§ Exercise aim:
In the cottage relocation article below, how much of her own money did Mrs Barsby pay in 2014 to save the cottage from the risk of demolition? Please answer briefly.

§ Source passage:
:::::
In 2014, Mrs Barsby paid $14,000 of her own money to save the cottage from the risk of demolition.
Last August, she applied to the Dunedin City Council for resource consent to move the cottage to the grounds of the council-owned gasworks museum, where it would help deliver a stronger sense of social history.
Gasworks organisers plan to use the cottage as a display building, facing Braemar St, and diagonally opposite to its original location.
A resource consent for the move had since been gained, but last December Mrs Barsby, a museum board member, was advised that complications resulting from the unexpected discovery of a historic drainage easement on the gasworks site meant that a building consent could not be issued until the matter was clarified.
And several break-ins over the years, most recently about a fortnight ago, have added to her concerns about protecting the cottage.
"I’m feeling frustrated but it’s tempered with the reality that things take time, there are processes one has to go through," she said.
"The real concern is the longer it’s left the more it starts to deteriorate, through neglect and vandalism and the difficulties that we face in terms of restoration and conserving it are the greater," she said.
Council property services group manager David Bainbridge-Zafar said the relocation of the cottage had been held up by the presence of a historic stormwater easement across the museum site, which connected to the adjacent Countdown supermarket.
"We are working with Countdown to investigate whether this stormwater infrastructure is still required or can be surrendered," Mr Bainbridge-Zafar said.
:::::
§ Dataset records:

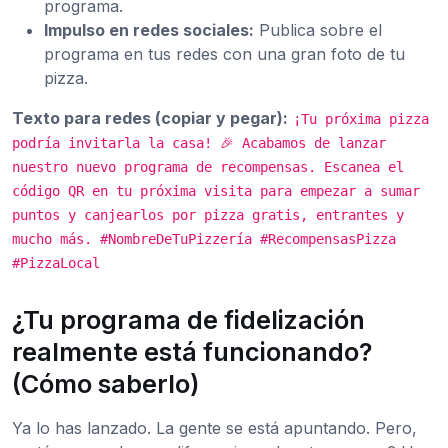
programa.
Impulso en redes sociales:
Publica sobre el
programa en tus redes con una gran foto de tu
pizza.
Texto para redes (copiar y pegar):
¡Tu próxima pizza
podría invitarla la casa! 🎉 Acabamos de lanzar
nuestro nuevo programa de recompensas. Escanea el
código QR en tu próxima visita para empezar a sumar
puntos y canjearlos por pizza gratis, entrantes y
mucho más. #NombreDeTuPizzería #RecompensasPizza
#PizzaLocal
¿Tu programa de fidelización
realmente está funcionando?
(Cómo saberlo)
Ya lo has lanzado. La gente se está apuntando. Pero,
:::::
§ Answer space:
$14,000